== Records for this exercise ==

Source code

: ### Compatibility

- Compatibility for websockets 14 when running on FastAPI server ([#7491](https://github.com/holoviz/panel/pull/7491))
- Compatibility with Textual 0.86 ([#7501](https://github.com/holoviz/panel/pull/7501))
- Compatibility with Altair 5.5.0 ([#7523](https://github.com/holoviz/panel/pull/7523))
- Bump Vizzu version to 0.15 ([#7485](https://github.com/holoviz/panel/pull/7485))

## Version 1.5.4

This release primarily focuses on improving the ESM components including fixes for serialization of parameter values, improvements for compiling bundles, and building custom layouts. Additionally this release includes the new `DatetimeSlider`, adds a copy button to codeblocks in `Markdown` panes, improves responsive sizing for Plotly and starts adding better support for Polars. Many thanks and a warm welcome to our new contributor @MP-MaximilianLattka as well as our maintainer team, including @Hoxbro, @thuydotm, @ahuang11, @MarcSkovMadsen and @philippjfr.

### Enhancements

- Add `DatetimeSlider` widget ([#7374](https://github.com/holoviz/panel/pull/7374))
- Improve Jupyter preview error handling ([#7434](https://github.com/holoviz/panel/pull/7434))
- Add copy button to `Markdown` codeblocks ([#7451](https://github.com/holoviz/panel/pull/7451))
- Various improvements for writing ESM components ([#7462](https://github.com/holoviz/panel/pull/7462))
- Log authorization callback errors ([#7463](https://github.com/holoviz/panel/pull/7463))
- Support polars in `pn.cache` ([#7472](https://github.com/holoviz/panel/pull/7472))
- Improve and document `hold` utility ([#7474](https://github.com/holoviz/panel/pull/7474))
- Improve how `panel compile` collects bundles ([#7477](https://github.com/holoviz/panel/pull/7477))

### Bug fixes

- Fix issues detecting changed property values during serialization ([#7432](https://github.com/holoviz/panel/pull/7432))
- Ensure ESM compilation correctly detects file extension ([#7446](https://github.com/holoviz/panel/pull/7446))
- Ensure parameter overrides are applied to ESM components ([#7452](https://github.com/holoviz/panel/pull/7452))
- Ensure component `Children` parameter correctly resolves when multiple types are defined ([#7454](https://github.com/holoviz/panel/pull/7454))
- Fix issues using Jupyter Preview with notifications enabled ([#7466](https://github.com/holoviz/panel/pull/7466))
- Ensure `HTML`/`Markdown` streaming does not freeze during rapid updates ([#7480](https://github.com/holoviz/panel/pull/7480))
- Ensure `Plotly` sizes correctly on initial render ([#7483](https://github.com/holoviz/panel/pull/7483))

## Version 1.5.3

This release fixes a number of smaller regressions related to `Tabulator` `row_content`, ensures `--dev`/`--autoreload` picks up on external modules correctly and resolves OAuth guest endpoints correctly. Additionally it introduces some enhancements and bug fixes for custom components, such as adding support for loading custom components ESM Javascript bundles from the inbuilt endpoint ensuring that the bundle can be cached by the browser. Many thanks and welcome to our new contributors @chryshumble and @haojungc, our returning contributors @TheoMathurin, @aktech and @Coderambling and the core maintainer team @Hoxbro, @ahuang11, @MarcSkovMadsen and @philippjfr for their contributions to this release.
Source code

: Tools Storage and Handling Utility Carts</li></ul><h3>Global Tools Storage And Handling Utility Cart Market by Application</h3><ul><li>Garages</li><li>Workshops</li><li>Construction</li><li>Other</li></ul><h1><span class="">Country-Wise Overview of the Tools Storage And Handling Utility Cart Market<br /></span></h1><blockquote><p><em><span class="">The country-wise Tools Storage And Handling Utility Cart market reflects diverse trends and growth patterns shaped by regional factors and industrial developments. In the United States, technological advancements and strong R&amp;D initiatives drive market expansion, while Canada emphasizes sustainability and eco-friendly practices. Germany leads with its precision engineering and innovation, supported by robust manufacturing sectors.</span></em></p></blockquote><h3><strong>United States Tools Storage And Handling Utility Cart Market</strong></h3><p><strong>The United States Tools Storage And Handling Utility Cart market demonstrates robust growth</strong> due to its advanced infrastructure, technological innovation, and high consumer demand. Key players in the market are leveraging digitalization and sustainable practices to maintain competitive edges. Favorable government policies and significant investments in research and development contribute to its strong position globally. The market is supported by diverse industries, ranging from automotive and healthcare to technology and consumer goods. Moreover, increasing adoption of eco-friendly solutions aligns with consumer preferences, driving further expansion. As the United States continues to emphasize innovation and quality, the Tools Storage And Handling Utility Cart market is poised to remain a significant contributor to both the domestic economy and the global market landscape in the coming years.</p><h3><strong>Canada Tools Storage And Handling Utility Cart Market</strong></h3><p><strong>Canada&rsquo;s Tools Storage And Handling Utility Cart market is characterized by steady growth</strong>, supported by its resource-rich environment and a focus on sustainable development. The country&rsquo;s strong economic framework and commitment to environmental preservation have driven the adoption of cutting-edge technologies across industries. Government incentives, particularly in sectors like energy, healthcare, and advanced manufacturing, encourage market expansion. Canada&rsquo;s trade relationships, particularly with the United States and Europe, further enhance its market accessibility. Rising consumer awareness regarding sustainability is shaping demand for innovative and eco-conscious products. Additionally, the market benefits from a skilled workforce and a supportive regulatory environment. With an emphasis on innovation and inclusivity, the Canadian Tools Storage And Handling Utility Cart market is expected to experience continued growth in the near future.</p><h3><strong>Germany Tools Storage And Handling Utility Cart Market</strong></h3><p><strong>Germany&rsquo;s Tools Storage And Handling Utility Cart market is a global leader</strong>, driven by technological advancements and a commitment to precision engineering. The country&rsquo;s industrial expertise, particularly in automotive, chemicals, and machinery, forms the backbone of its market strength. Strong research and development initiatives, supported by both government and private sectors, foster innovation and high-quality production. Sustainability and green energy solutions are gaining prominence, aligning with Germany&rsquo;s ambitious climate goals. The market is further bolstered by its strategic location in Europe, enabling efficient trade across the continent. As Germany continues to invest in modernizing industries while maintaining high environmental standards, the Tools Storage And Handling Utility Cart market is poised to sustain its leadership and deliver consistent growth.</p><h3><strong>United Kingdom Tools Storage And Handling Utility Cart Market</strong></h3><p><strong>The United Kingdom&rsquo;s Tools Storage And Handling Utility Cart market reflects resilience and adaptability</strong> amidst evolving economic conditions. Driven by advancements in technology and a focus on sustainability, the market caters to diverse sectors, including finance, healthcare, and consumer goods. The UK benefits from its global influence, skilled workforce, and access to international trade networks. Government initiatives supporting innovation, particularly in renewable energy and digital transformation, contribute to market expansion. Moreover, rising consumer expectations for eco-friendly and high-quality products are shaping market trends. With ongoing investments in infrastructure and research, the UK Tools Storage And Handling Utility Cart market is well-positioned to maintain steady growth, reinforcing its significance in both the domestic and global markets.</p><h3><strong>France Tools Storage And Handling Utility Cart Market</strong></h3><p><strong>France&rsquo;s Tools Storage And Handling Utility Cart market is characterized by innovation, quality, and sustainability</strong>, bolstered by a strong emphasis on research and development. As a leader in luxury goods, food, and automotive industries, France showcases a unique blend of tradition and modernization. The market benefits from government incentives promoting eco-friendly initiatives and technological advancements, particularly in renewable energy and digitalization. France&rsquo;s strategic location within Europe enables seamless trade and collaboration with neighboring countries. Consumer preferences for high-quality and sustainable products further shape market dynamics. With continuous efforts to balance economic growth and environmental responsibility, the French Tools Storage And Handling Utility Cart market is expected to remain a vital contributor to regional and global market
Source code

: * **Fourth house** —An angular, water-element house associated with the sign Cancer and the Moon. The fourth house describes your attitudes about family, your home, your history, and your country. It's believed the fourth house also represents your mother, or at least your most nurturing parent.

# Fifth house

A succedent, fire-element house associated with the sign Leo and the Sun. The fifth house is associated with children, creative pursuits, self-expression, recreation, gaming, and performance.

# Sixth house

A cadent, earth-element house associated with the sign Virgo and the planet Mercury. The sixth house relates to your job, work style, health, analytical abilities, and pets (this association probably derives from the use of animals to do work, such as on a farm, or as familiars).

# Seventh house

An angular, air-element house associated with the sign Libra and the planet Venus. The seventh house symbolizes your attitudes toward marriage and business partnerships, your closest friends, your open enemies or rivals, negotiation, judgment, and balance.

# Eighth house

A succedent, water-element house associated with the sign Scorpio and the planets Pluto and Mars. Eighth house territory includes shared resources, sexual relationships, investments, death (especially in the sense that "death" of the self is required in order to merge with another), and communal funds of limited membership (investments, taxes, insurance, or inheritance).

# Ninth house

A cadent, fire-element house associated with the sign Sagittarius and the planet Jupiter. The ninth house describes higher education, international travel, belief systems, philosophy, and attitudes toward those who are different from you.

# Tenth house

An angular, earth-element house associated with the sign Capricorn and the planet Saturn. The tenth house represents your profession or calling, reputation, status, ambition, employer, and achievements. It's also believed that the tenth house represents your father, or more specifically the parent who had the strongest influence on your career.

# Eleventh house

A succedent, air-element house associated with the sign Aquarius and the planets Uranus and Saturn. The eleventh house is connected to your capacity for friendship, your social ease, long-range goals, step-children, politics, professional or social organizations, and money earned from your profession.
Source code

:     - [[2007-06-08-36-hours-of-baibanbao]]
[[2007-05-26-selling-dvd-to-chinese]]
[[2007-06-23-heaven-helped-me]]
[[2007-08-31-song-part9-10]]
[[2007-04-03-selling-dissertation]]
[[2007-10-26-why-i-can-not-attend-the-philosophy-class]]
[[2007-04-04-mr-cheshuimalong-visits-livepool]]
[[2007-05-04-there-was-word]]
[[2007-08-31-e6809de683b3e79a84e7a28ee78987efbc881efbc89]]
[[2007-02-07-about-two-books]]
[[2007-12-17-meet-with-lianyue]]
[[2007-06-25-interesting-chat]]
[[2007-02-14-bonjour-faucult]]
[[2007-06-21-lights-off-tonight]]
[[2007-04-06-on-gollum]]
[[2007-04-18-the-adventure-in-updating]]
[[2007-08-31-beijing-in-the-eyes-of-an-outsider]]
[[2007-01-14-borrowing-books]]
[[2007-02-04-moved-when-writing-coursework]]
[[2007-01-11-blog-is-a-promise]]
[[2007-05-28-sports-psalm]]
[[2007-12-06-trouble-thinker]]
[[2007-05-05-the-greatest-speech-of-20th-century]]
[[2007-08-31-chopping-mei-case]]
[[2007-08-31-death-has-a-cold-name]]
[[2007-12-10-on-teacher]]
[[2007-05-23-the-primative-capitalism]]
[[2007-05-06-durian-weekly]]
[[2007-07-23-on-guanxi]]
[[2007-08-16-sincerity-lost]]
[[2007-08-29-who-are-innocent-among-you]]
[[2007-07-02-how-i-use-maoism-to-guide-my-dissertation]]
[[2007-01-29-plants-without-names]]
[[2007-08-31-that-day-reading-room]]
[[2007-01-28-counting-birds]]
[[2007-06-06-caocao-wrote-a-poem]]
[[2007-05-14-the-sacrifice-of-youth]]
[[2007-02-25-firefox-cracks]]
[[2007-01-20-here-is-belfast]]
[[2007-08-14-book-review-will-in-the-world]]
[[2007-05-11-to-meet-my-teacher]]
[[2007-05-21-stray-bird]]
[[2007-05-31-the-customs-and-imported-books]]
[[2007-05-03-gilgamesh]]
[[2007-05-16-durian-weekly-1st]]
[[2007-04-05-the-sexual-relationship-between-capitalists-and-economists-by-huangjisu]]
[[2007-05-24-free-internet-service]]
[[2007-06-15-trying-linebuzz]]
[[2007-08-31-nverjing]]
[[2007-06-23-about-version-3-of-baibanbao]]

===

__What is required__. Your task is to set down again, exactly, every line from the beginning of the listing through the line with "- Compatibility with Altair".

__The completed task__.
Source code

: ### Compatibility

- Compatibility for websockets 14 when running on FastAPI server ([#7491](https://github.com/holoviz/panel/pull/7491))
- Compatibility with Textual 0.86 ([#7501](https://github.com/holoviz/panel/pull/7501))
- Compatibility with Altair 5.5.0 ([#7523](https://github.com/holoviz/panel/pull/7523))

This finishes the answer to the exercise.